East Hollywood is L.A. at its Roots
From one pueblo to many in strides and resilience
Los Angeles was founded in 1781—next to and on top of the Native Tongva/Gabrieleño village called Yaangna—by 11 familias and four soldiers of mixed African, Indigenous and European ancestry. In two separate groups, they came largely from the Mexican states of Sonora and Sinaloa, one crossing through Baja California, the other through the Sonoran and Mojave deserts; they were a total of 11 men, 11 women, and 22 children who trekked over 1,200 miles north before reaching La misión San Gabriel Arcángel, which was founded by the Spanish priest Junipero Serra only a decade earlier. Nine miles later, they raised the pueblo this storyteller names himself after.

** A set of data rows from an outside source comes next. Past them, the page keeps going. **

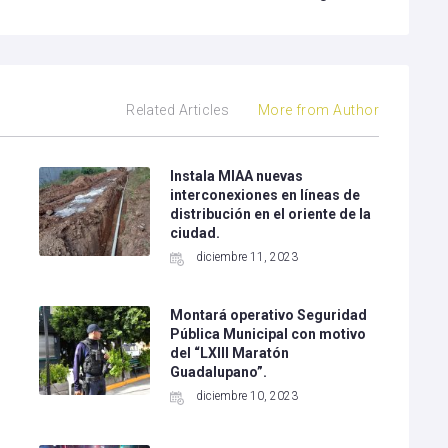
Related Articles
More from Author
Instala MIAA nuevas
interconexiones en líneas de
distribución en el oriente de la
ciudad.
diciembre 11, 2023
Montará operativo Seguridad
Pública Municipal con motivo
del “LXIII Maratón
Guadalupano”.
diciembre 10, 2023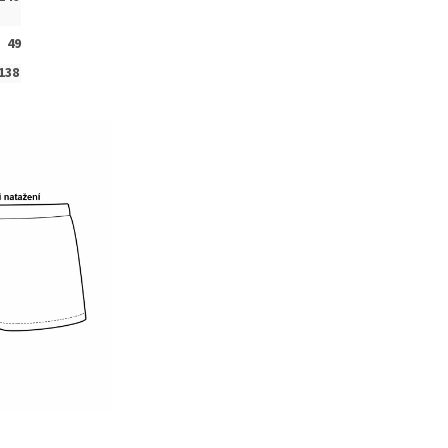
49
138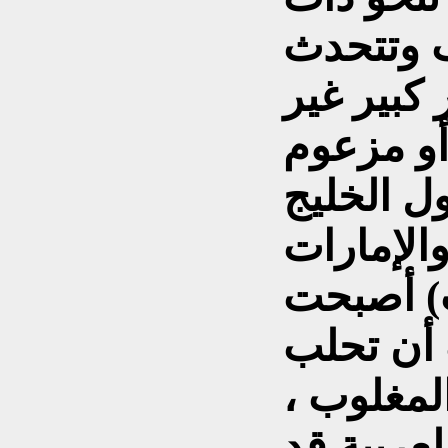
ب وتتحدث
كبير غير
ول الخليج
الإمارات
) أصبحت
 أن تحلب
لمغلوب ،
عربية قد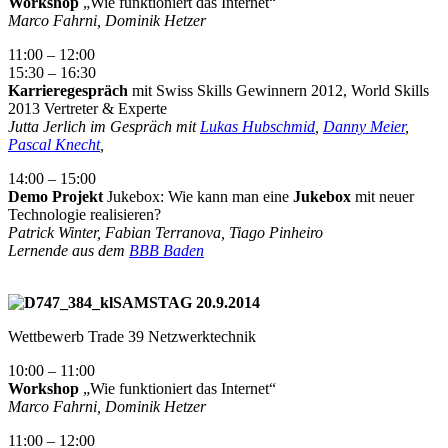
Workshop
„Wie funktioniert das Internet“
Marco Fahrni, Dominik Hetzer
11:00 – 12:00
15:30 – 16:30
Karrieregespräch
mit Swiss Skills Gewinnern 2012, World Skills
2013 Vertreter & Experte
Jutta Jerlich im Gespräch mit
Lukas Hubschmid
,
Danny Meier
,
Pascal Knecht
,
14:00 – 15:00
Demo Projekt
Jukebox: Wie kann man eine
Jukebox
mit neuer
Technologie realisieren?
Patrick Winter, Fabian Terranova, Tiago Pinheiro
Lernende aus dem
BBB Baden
SAMSTAG 20.9.2014
Wettbewerb Trade 39 Netzwerktechnik
10:00 – 11:00
Workshop
„Wie funktioniert das Internet“
Marco Fahrni, Dominik Hetzer
11:00 – 12:00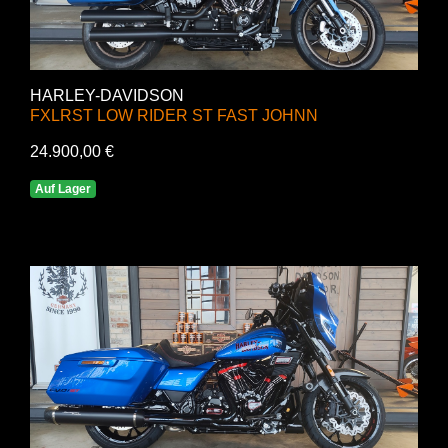
HARLEY-DAVIDSON
FXLRST LOW RIDER ST FAST JOHNN
24.900,00 €
Auf Lager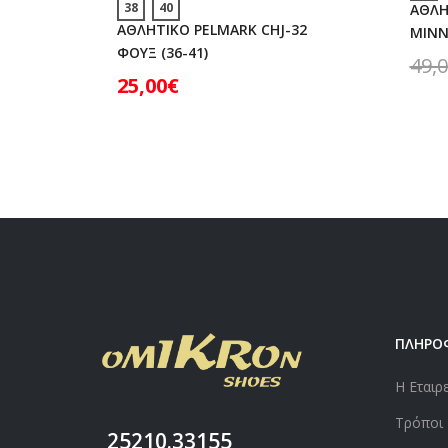
38
40
ΑΘΛΗ
ΑΘΛΗΤΙΚΟ PELMARK CHJ-32
MINNI
ΦΟΥΞ (36-41)
49,
25,00
€
ΠΛΗΡΟ
Η Εταιρ
Τρόποι
25210.33155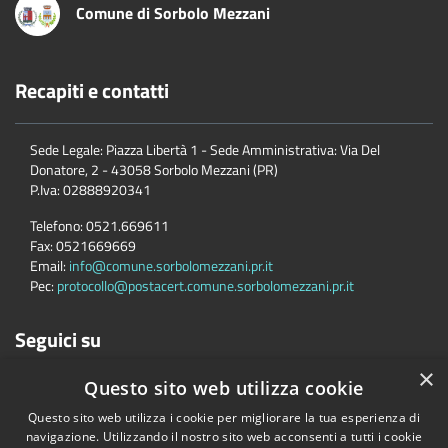
Comune di Sorbolo Mezzani
Recapiti e contatti
Sede Legale: Piazza Libertà 1 - Sede Amministrativa: Via Del
Donatore, 2 - 43058 Sorbolo Mezzani (PR)
P.Iva:
02888920341
Telefono:
0521.669611
Fax:
0521669669
Email:
info@comune.sorbolomezzani.pr.it
Pec:
protocollo@postacert.comune.sorbolomezzani.pr.it
Seguici su
×
Questo sito web utilizza cookie
Questo sito web utilizza i cookie per migliorare la tua esperienza di
navigazione. Utilizzando il nostro sito web acconsenti a tutti i cookie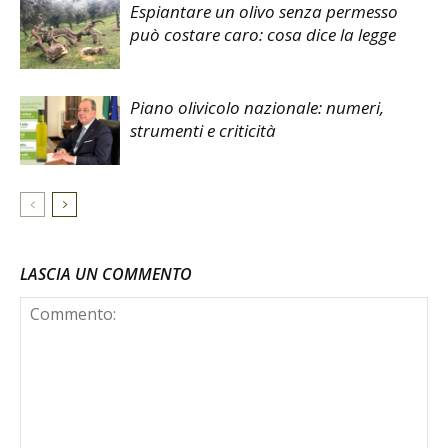
Espiantare un olivo senza permesso
può costare caro: cosa dice la legge
Piano olivicolo nazionale: numeri,
strumenti e criticità
LASCIA UN COMMENTO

Four years after this journey, Toypurina, a Tongva/Gabrieleño medicine woman born and raised on the land prior to la misión taking control of it, led an attempted revolt against its padres, etching her name into Los Angeles’ rebel archives ad infinitum. Sixteen years later in 1801, Pío Pico, of African and Indigenous roots, was born at the church. He would become the last governor of California under Mexican law.
La misión is now both a site of worship as well as a tourist destination; it’s also a smidgeon in the rearview mirror of a city whose “direction” seems more intent on building stadiums instead of housing for its most essential workers and families, to say nothing of relief for untold numbers of people living on its streets. As a pastor, Serra might be perplexed by such a humanitarian crisis so close to the walls of his and his brethren’s place of refuge, while Toypurina and Pico, both stripped of their original homes by forces larger than themselves, might not be as surprised.
Yet, that it was a band of familias who traced the first 28 square miles of L.A. (which are now 4,000 square miles) allows us to see a few things about the origins of a city which still appears committed to eluding a sense of history and place.
For starters, the journey of the familias—long and arduous, and during a time when no vaccine existed for some deadly, 3,000-year-old virus called smallpox—makes it clear that immigration and resilience—or resilient immigrants—are strengths Los Angeles and California never merely acquired, but which they’ve been made of since their humble beginnings.